→ **ASSIGNMENT**: Each entry must be given again exactly; images do not belong in the copy.

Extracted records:
BEGIN
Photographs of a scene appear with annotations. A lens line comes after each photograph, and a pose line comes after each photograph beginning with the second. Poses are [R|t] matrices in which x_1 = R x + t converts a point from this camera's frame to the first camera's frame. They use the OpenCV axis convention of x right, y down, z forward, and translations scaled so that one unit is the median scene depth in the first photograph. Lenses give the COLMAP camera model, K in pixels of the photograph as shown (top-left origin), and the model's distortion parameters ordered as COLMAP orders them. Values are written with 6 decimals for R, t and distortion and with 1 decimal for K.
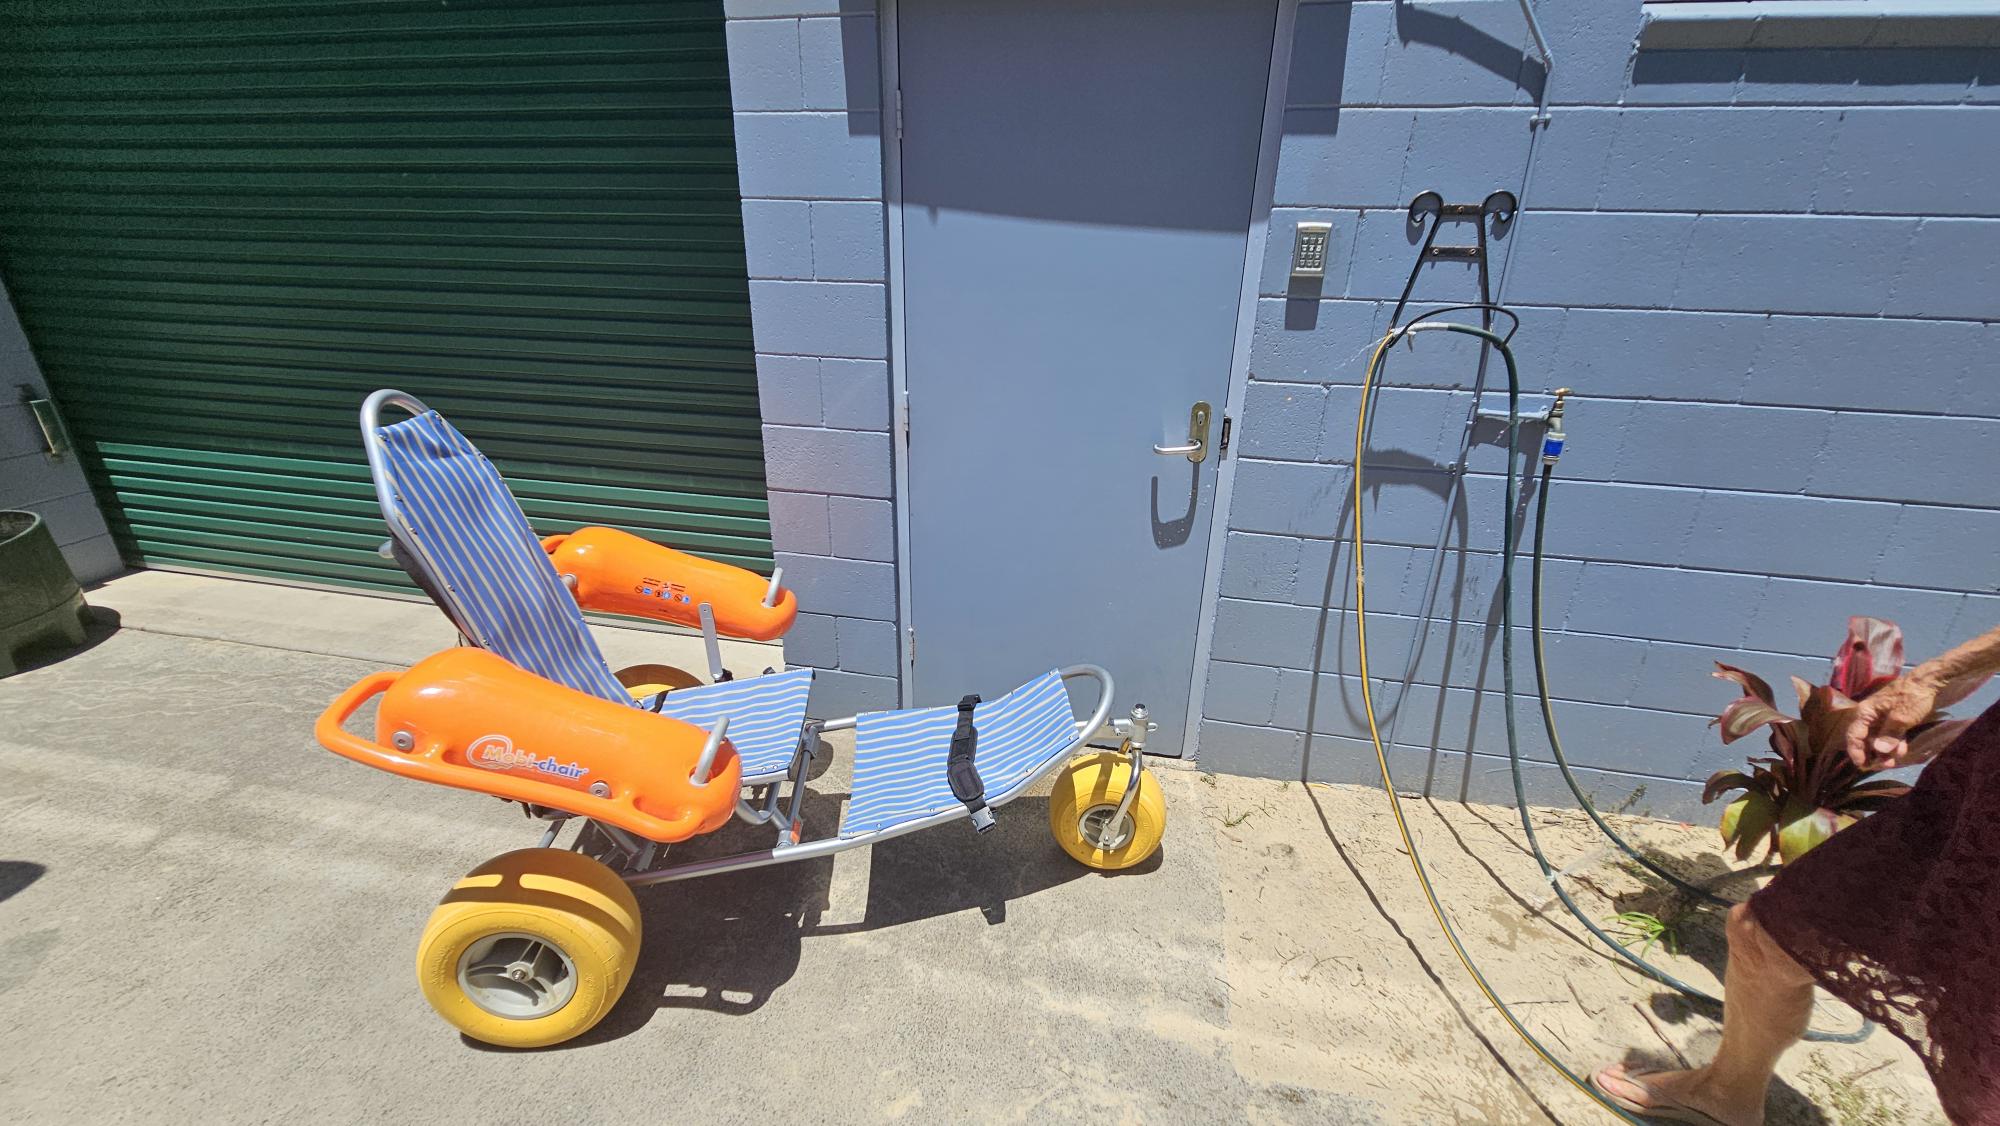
lens RADIAL K [[816.8, 0, 989.5], [0, 816.8, 555.3], [0, 0, 1]] dist [-0.002966, -0.000113]
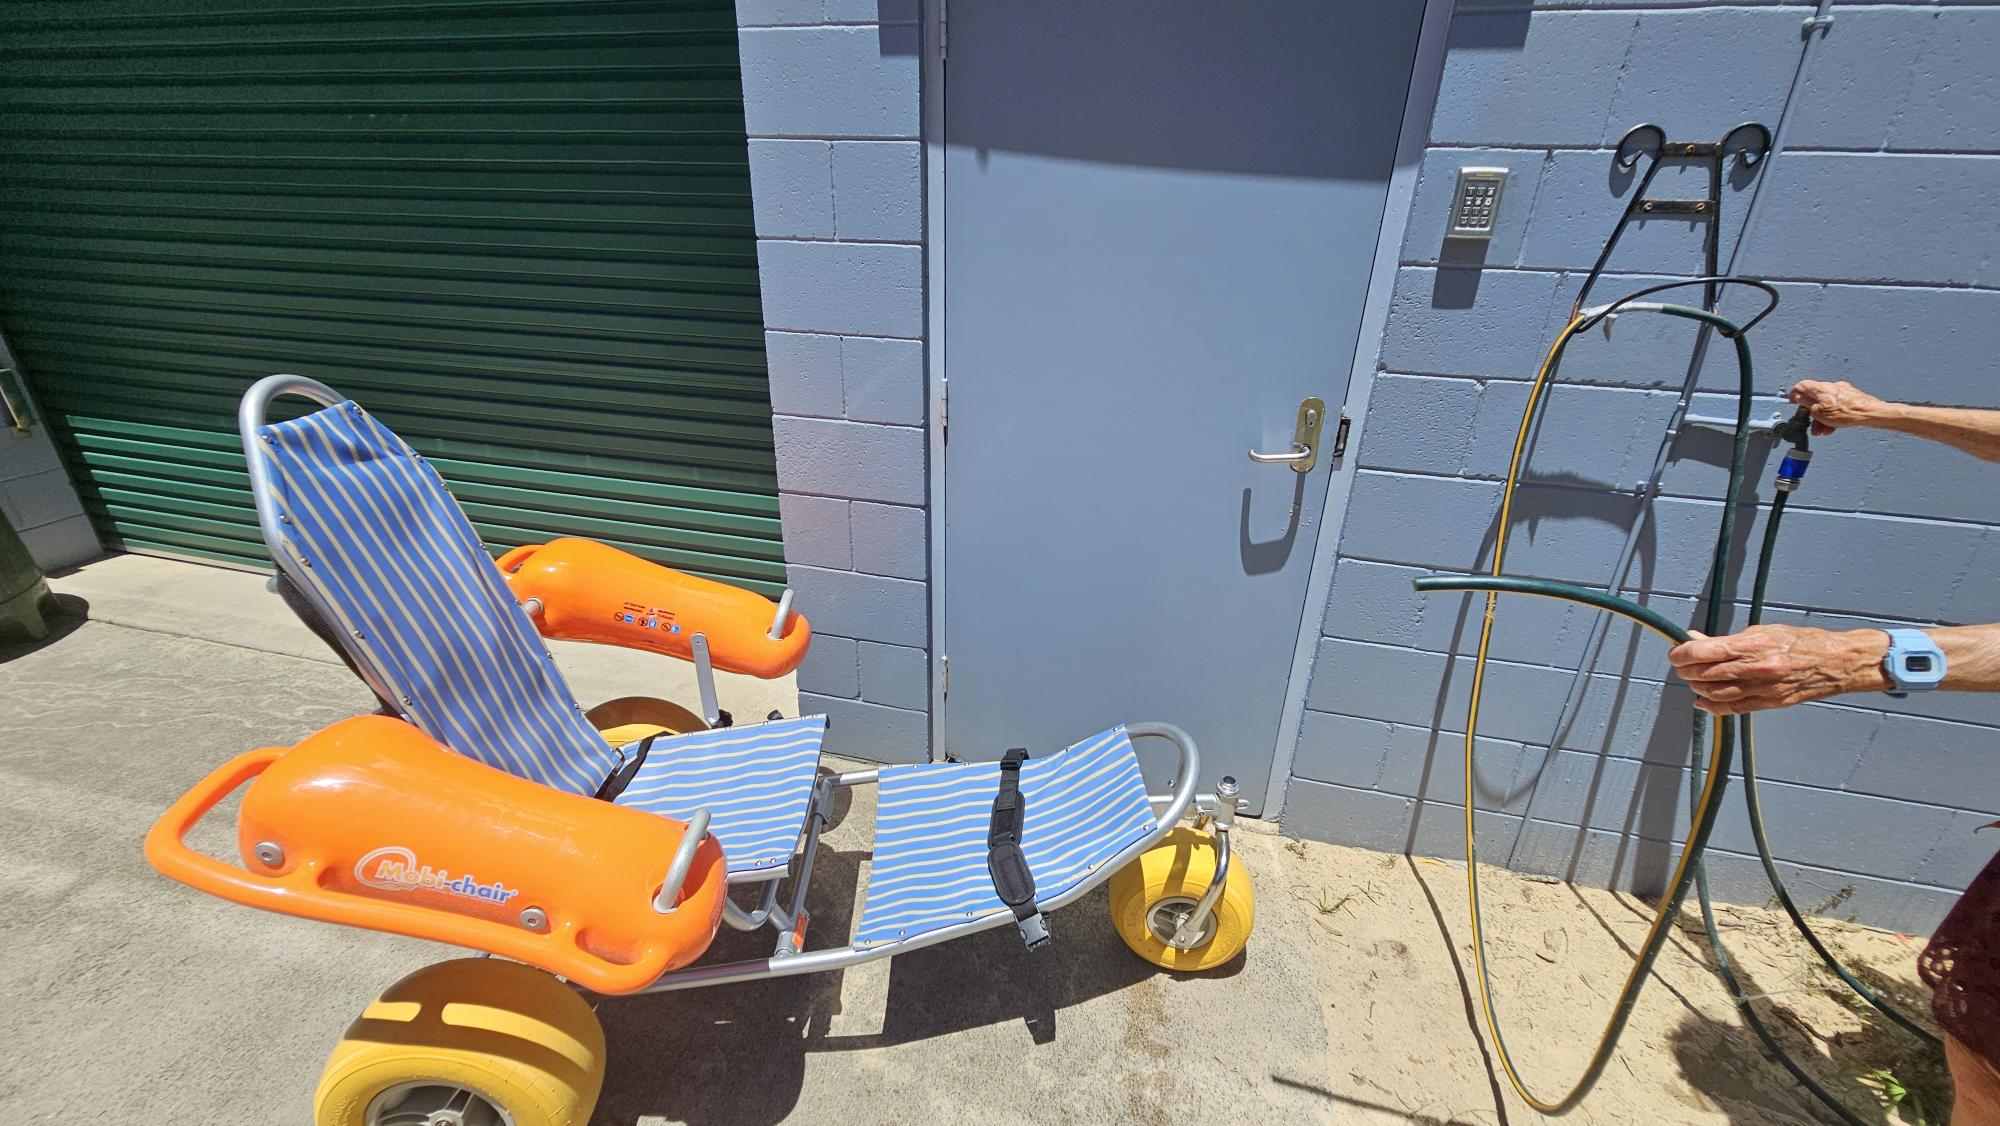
lens RADIAL K [[816.8, 0, 989.5], [0, 816.8, 555.3], [0, 0, 1]] dist [-0.002966, -0.000113]
pose [[0.999114, 0.021390, -0.036237, -0.026308], [-0.020200, 0.999255, 0.032886, -0.056492], [0.036913, -0.032125, 0.998802, 0.194851]]
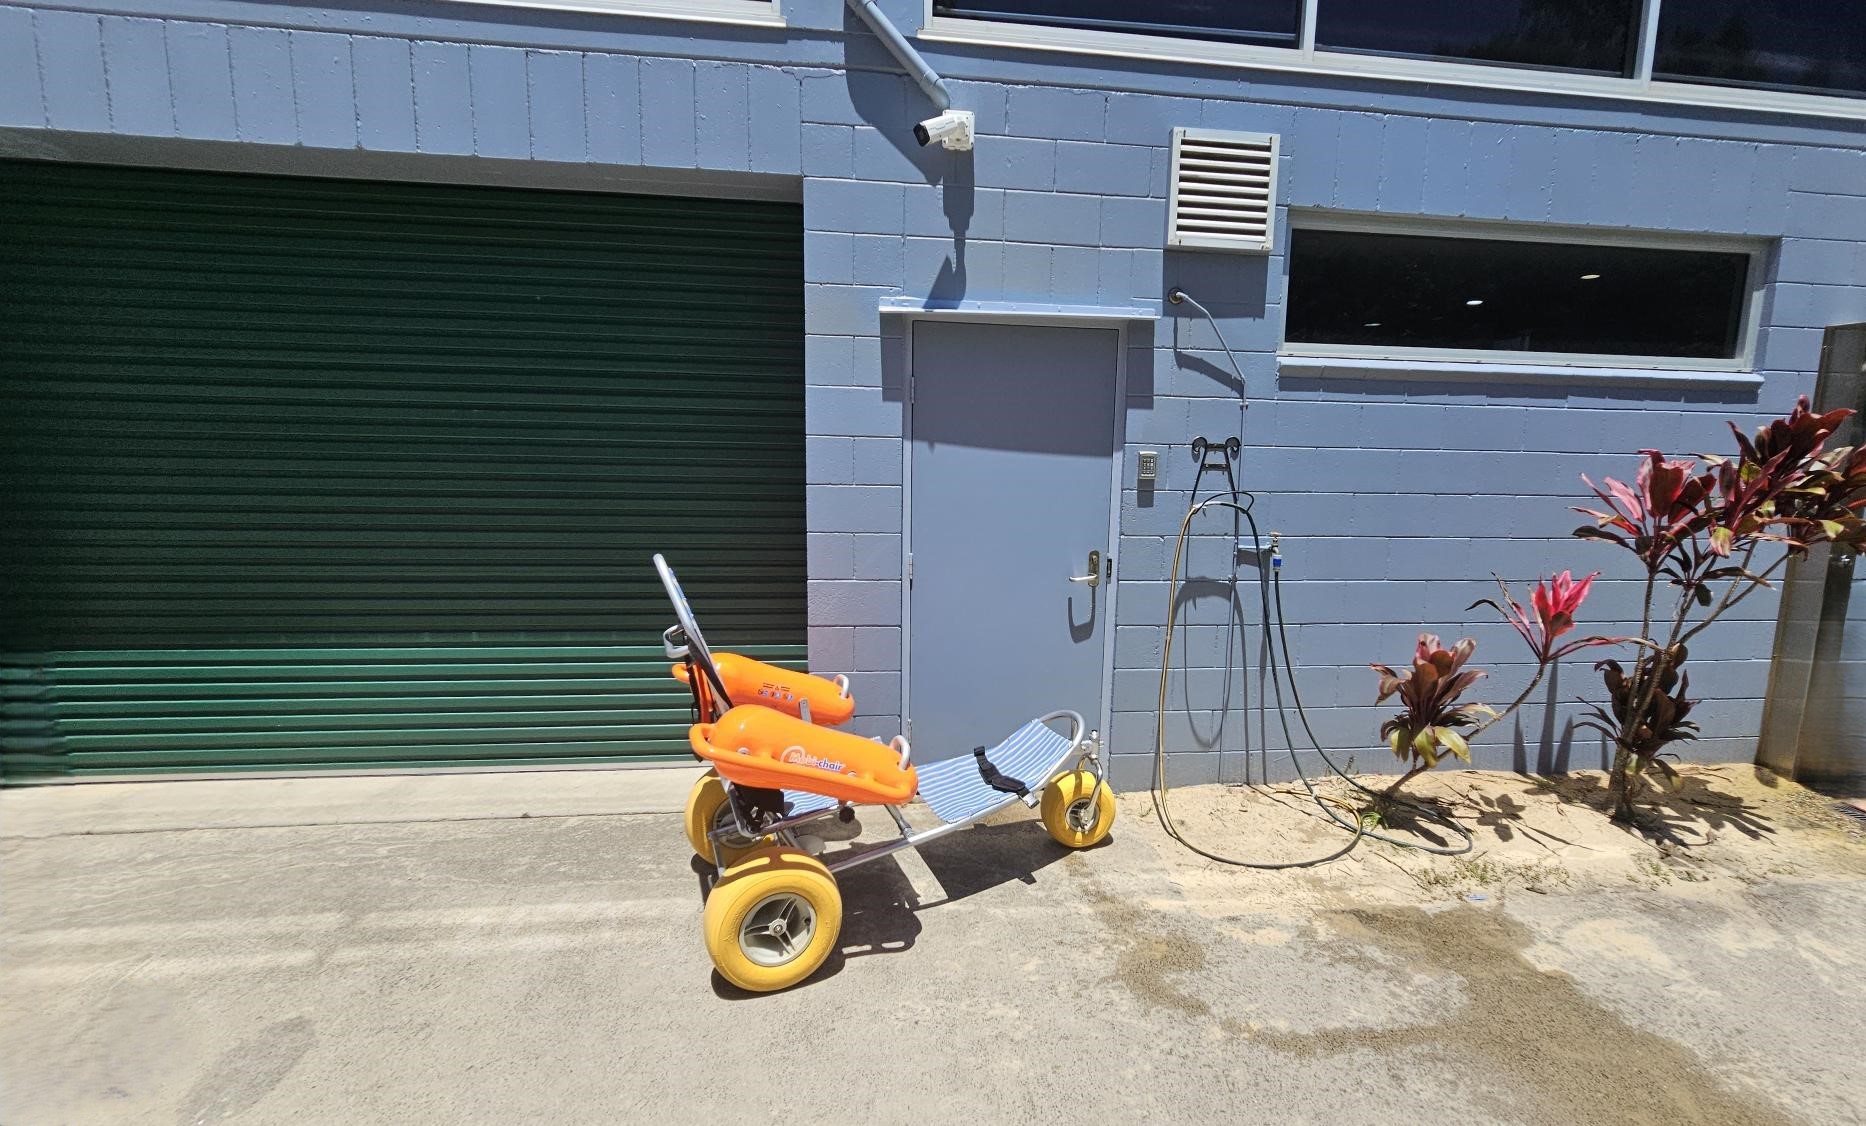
lens RADIAL K [[805.7, 0, 989.7], [0, 805.7, 555.8], [0, 0, 1]] dist [0.000544, 0.000029]
pose [[0.946061, -0.041303, 0.321346, -0.507279], [0.115988, 0.969280, -0.216894, 0.168507], [-0.302516, 0.242468, 0.921788, -0.495107]]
END
→ **SOLUTION**:
Photographs of a scene appear with annotations. A lens line comes after each photograph, and a pose line comes after each photograph beginning with the second. Poses are [R|t] matrices in which x_1 = R x + t converts a point from this camera's frame to the first camera's frame. They use the OpenCV axis convention of x right, y down, z forward, and translations scaled so that one unit is the median scene depth in the first photograph. Lenses give the COLMAP camera model, K in pixels of the photograph as shown (top-left origin), and the model's distortion parameters ordered as COLMAP orders them. Values are written with 6 decimals for R, t and distortion and with 1 decimal for K.
lens RADIAL K [[816.8, 0, 989.5], [0, 816.8, 555.3], [0, 0, 1]] dist [-0.002966, -0.000113]
lens RADIAL K [[816.8, 0, 989.5], [0, 816.8, 555.3], [0, 0, 1]] dist [-0.002966, -0.000113]
pose [[0.999114, 0.021390, -0.036237, -0.026308], [-0.020200, 0.999255, 0.032886, -0.056492], [0.036913, -0.032125, 0.998802, 0.194851]]
lens RADIAL K [[805.7, 0, 989.7], [0, 805.7, 555.8], [0, 0, 1]] dist [0.000544, 0.000029]
pose [[0.946061, -0.041303, 0.321346, -0.507279], [0.115988, 0.969280, -0.216894, 0.168507], [-0.302516, 0.242468, 0.921788, -0.495107]]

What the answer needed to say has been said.